EXERCISE: Could you rewrite the part of the material that opens with the line containing "right knee: (259, 485, 7)" and closes with the line containing "left knee: (334, 541, 14)", swapping "shoulder" for "collarbone" and leaving everything else unchanged?

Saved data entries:
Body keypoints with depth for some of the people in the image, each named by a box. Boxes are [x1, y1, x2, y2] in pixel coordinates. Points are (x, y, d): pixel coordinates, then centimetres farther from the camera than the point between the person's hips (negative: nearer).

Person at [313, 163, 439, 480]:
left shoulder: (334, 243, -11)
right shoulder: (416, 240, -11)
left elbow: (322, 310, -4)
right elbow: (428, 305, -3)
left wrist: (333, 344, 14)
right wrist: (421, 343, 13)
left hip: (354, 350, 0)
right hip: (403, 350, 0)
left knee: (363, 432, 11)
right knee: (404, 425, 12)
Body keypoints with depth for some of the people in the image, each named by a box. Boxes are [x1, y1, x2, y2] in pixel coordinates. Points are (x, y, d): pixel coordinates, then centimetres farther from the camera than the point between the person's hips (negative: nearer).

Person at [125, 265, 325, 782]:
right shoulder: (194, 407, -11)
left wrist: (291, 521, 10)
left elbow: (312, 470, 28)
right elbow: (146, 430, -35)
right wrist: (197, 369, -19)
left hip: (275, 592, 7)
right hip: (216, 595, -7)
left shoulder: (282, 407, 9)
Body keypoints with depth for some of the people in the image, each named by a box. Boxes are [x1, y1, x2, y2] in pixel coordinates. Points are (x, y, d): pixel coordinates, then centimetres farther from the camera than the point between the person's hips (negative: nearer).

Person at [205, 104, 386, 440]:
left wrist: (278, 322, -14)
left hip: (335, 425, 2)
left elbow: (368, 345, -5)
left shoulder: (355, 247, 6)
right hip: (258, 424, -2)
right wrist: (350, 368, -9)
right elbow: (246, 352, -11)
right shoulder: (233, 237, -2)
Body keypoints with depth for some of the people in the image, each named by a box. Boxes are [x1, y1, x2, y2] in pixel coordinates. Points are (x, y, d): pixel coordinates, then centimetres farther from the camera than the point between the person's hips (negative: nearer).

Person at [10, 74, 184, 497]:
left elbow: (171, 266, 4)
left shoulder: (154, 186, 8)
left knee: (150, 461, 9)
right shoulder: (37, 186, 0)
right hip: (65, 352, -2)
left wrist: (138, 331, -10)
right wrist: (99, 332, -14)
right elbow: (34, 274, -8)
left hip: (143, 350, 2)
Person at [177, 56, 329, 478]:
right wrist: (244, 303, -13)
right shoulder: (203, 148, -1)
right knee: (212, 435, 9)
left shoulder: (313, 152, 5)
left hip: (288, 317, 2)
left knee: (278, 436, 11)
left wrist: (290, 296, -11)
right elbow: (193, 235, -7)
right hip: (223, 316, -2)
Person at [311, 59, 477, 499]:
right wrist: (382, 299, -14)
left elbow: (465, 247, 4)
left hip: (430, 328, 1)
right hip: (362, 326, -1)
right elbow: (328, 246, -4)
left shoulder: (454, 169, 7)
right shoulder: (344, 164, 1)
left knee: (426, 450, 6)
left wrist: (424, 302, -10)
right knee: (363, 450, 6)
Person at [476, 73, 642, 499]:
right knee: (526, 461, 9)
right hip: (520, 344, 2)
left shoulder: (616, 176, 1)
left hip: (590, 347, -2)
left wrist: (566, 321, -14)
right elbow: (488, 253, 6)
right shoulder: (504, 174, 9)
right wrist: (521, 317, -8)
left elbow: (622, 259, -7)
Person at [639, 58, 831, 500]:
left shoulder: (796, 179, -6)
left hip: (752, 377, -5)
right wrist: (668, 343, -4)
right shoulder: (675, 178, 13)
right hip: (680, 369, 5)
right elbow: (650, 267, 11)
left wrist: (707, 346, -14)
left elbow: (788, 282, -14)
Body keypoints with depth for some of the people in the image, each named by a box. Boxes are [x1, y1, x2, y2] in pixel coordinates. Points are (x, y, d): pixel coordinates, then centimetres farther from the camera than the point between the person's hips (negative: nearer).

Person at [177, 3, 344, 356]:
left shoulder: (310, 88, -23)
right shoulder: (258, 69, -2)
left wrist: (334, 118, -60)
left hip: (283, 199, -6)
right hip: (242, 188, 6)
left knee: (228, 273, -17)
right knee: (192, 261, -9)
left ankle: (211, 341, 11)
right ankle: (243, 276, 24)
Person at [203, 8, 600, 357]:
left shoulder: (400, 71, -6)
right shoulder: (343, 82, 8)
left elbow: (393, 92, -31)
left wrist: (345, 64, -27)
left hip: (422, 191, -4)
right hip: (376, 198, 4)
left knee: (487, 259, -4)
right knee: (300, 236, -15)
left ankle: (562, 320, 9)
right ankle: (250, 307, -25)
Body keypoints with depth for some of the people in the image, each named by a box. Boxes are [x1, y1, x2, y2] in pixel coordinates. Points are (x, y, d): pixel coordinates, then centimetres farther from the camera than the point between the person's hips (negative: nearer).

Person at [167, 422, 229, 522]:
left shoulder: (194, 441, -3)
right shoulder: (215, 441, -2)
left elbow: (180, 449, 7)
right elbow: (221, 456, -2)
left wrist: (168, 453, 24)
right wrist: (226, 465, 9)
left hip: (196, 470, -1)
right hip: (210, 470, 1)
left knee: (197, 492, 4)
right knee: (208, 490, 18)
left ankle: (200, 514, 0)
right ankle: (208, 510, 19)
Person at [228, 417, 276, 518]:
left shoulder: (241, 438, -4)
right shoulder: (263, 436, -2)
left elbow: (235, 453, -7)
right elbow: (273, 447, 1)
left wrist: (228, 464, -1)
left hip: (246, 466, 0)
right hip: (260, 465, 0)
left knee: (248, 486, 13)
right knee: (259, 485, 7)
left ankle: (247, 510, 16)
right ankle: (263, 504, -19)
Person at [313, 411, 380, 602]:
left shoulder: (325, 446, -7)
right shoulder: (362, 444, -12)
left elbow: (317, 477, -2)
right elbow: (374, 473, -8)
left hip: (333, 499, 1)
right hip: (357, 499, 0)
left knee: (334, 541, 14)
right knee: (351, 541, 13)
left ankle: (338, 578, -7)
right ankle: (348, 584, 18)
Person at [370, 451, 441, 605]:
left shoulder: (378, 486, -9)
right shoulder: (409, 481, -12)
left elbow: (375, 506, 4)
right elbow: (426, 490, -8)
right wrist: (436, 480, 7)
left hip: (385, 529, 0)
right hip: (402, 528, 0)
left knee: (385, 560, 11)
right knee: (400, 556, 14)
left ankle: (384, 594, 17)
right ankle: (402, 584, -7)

PROBLEM SOLUTION:
right knee: (259, 485, 7)
left ankle: (247, 510, 16)
right ankle: (263, 504, -19)
Person at [313, 411, 380, 602]:
left collarbone: (325, 446, -7)
right collarbone: (362, 444, -12)
left elbow: (317, 477, -2)
right elbow: (374, 473, -8)
left hip: (333, 499, 1)
right hip: (357, 499, 0)
left knee: (334, 541, 14)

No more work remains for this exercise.